As we progress through the day, moving to longer and faster tracks, we need to use the brakes to not just slow down especially for the hairpins (nobody has forgotten the insurance excess) but more importantly to affect that all-important weight transfer. Particularly trail braking all the way into the corner draws the nose right into the apex and then you pick up the throttle and drift your way out. By left-footing you reduce that delay of the right foot shuffling between accelerator and brake, that fraction when the car doesn’t know what you want of it and hesitates. And this is Porsche.

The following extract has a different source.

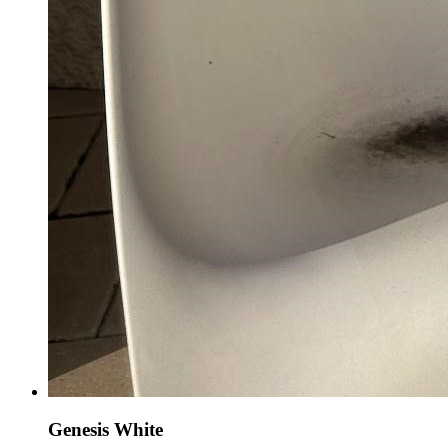
Genesis White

You can be on the left foot while still on the throttle in those crucial transition phases to smooth things out. By the end of the first day we are mastering the Scandinavian Flick and the instructors insist I do it the proper way, on the brakes with the left foot, at the limit of grip, rather than just wrestling the steering wheel and unsettling the car for drama but not much (exit) speed.

This is crucial because as the days progress we move to tighter, longer and faster tracks where room for error keeps narrowing down. There are over 30 tracks to play on, spread over 100 acres of lakes and marshland in the little village of Levi, half an hour from Kittila in Finland. This entire Arctic playground is now owned by Porsche, and there are nearly 100 cars on site with 30 instructors plus mechanics and other staff. Did I mention that Porsche are serious about these things?

The cars then. We alternate between the Dakar and 911 Turbo S, the latter we all love for the simple reason that the Dakar’s fixed back carbon seats are just not comfortable. They might be inspired by Rene Metge’s racing seat and harness, but the Dakar winner is made of sterner stuff than us Dakar enthusiasts, and the Turbo’s seats feel like a lazy boy’s in comparison.

Then there’s a fleet of Taycans that we drive at the Tag Heuer arena where we are timed for consistency. And finally, lurking in a corner are the GT3 RS – that’s the surprise.

GT3 RS for the batch that made the fewest detours into the snowbank.
GT3 RS for the batch that made the fewest detours into the snowbank.Team Porsche

The program is structured in way to give you time to think, analyse what you are doing, and also have a lot of fun. We drive for an hour, then shift to another track, drive for another hour, and then repair to the hospitality area for rest, relaxation and analysis. Three sessions a day for three full days, and Porsche being Porsche, everything starts bang on time and runs like clockwork. By the second day we are on racetracks carved on the lakes and on the third we are in the forest stages. There’s still the snowbank between the trees and the track to save your credit card, but we are now sliding over crests and between trees – a thrill and a half with full-on rally-feels with the ultimate rally-inspired Porsche! And while we are swapping cars we hear a naturally aspirated flat-six howling through the trees.

Turns out the group with the least recoveries from the snowbank gets a drift session with the GT3 RS. Our group failed miserably in that endeavour which normally would make me sulk, except there’s a screaming yellow 3RS in Porsche India’s press fleet that I can access if I ask (very) nicely. And in return I get one more session in the most achingly desirable of all 27 variants of the 911.